Berdasarkan data yang dikeluarkan oleh Badan Pusat Statistik (BPS), kenaikan biaya pendidikan mencapai 10 persen setiap tahun. Setiap orangtua yang ingin anak-anaknya memperoleh pendidikan terbaik tentunya harus pintar menyiapkan dana.

Mempersiapkan dana pendidikan semestinya menjadi prioritas jangka panjang. Dalam keterangan tertulis yang diterima Liputan6.com, Jumat (26/7/2019), PR Manager Treasury, Anang Samsudin menyarankan persiapan dana pendidikan anak bisa dimulai lima tahun hingga 15 tahun sebelumnya.

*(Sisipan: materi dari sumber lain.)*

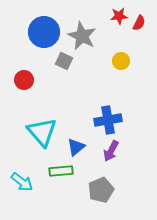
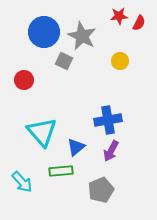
yellow circle: moved 1 px left
cyan arrow: rotated 10 degrees clockwise
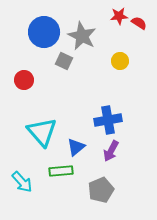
red semicircle: rotated 84 degrees counterclockwise
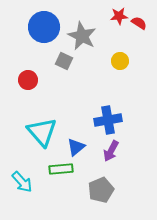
blue circle: moved 5 px up
red circle: moved 4 px right
green rectangle: moved 2 px up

“Semakin pendek waktu yang kita punya, maka akan semakin besar tenaga dan biaya yang harus dikeluarkan,” katanya.

Selain waktu, hal lain yang tak boleh diabaikan dalam penyiapan dana pendidikan adalah pemilihan instrumen simpanan. Salah satu yang biasa jadi pilihan adalah menyimpan emas sebagai simpanan jangka panjang.

“Yang salah satunya mereka gunakan sebagai biaya pendidikan anak,” katanya. Dengan begitu, Anda dapat menutupi kenaikan biaya pendidikan yang terjadi di Indonesia setiap tahunnya.

3 Langkah Perencanaan

Anang menyatakan ada tiga langkah yang perlu dilakukan orangtua dalam perencanaan dana pendidikan anak. Langkah pertama adalah mencari tahu besarnya biaya yang diperlukan untuk dapat bersekolah di lembaga pendidikan yang diinginkan.

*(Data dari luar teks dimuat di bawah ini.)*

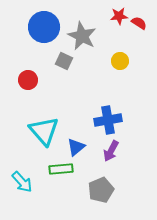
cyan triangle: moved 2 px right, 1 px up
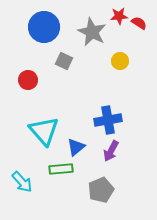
gray star: moved 10 px right, 4 px up
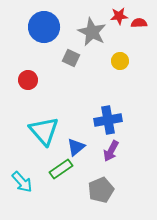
red semicircle: rotated 35 degrees counterclockwise
gray square: moved 7 px right, 3 px up
green rectangle: rotated 30 degrees counterclockwise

Dengan informasi tersebut, para orangtua bisa mulai menghitung dana pendidikan yang harus disiapkan, mulai dari Taman Kanak-kanak hingga Perguruan Tinggi.

Langkah kedua, lakukan estimasi biaya pendidikan yang dibutuhkan pada saat nanti anak masuk sekolah. Cara menghitungnya cukup sederhana dan berlaku bagi jenjang pendidikan TK, SD, SMP, hingga SMA.

“Misalnya total biaya yang dibutuhkan untuk kuliah saat ini adalah Rp80 juta. Maka untuk menghitung estimasi biaya kuliah 10 tahun mendatang, biaya kuliah saat ini harus ditambahkan 10 persen per tahunnya dengan penambahan progresif hingga 10 kali,” jelas Anang.

Langkah Ketiga

Setelah mengetahui besarnya biaya pendidikan anak, langkah ketiga yang perlu dilakukan adalah membuat strategi dalam mempersiapkan dana pendidikan. Salah satunya dengan memilih instrumen keuangan untuk menyimpan dana pendidikan tersebut.

Pilihlah instrumen yang nilainya cenderung naik dalam jangka panjang. Salah satu instrumen yang tepat karena nilainya yang cenderung naik dalam jangka panjang adalah emas.

Langkah terakhir, lakukan review secara berkala terhadap simpanan yang berhasil dikumpulkan. Pastikan kembali dana pendidikan yang sudah terkumpul masih sejalan dengan biaya sekolah dan perguruan tinggi yang sebelumnya direncanakan. Apabila ada perubahan, segera hitung ulang untuk memastikan dana pendidikan masih sesuai rencana.